This blueprint is a continuation of the blueprint “100 nodes support” from release 6.0.
For large number of nodes probability of failing during provision and deploy stages is increasing. If nodes fail to provision deployment can not continue. For large environments network verification also takes a lot of time and may timeout.
In the previous release some performance tests were added to nailgun to show bottlenecks and the biggest issues were fixed. During this release more test will be added. For example:
Execution of handler ClusterChangeHandler which takes to much time will be moved to background as it is hard to optimize it.
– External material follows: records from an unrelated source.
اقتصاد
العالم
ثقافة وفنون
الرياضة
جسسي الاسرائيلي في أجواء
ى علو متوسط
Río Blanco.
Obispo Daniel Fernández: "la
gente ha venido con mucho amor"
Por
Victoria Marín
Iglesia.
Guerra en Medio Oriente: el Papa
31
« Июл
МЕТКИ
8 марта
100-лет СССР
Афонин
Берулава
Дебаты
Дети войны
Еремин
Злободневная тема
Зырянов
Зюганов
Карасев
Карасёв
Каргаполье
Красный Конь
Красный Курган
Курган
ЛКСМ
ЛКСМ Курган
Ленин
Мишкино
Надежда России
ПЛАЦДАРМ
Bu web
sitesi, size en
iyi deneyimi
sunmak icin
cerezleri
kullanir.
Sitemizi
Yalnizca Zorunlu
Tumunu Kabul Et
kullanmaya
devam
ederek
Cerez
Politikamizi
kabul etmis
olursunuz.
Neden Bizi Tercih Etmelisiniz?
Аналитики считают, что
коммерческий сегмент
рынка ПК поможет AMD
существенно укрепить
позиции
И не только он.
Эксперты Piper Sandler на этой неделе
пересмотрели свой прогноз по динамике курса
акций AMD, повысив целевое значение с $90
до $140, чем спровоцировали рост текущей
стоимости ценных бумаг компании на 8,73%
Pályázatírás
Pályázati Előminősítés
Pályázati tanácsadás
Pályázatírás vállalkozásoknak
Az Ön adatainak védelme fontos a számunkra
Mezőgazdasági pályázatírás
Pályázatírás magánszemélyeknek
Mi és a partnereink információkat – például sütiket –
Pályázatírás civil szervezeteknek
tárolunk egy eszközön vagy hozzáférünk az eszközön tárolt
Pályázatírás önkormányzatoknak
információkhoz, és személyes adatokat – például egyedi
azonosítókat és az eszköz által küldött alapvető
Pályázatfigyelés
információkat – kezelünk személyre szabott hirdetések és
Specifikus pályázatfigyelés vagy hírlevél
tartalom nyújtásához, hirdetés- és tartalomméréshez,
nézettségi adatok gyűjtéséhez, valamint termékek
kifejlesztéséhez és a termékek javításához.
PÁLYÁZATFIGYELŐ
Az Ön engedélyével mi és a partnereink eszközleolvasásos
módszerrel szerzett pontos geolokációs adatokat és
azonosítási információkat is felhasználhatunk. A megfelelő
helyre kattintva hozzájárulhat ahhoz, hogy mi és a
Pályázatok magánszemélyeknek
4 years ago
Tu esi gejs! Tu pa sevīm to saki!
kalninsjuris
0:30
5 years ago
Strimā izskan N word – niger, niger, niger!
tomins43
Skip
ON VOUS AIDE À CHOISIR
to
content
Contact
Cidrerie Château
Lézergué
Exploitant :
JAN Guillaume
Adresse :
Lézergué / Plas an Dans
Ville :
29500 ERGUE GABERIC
Graphs will be added to CI job to show how performance changed between commits.
One known problem is connected with network/storage capabilities of Fuel Master node. When, during provisioning, 200 nodes simultaneously trying to fetch images and packages. Master node can not handle that high load. Astute should detect such situation and handle it. User should be also able to manually tweak astute work. For example to configure it to provision 50 nodes at the time. It will increase provisioning time but will make it more resistant. There should be a configuration option to set number nodes to deploy in one run.
Some nodes may fail because of random failures, provisioning should still continue in this case. Provision will not be restarted for failed nodes. This nodes will have status set to error. User can re-provision this nodes after successful deployment. There should be a configuration option to set percent of nodes which can fail during provisioning. User should be notified about each failure. The same applies for deploy stage.
Another problem is connected with network verification which for 100 nodes takes a lot of time. Currently connectivity between node is checked on one node at time. It should be parallelized to make it faster but also it should be backward compatible.
Depends on bottlenecks found, but unlikely.
No API changes. All optimization have to be backward compatible.
Only if database is changed, but unlikely.
If there are failed nodes. User should be informed about this.
After blueprint is implemented Fuel should be able to deploy 200 nodes.
Rules will change. Some nodes can fail now.
Blueprint will be implemented in several stages:
More load test will be added to CI infrastructure, so non optimal code can immediately be noticed.
Changes about provision and deployment should be documented.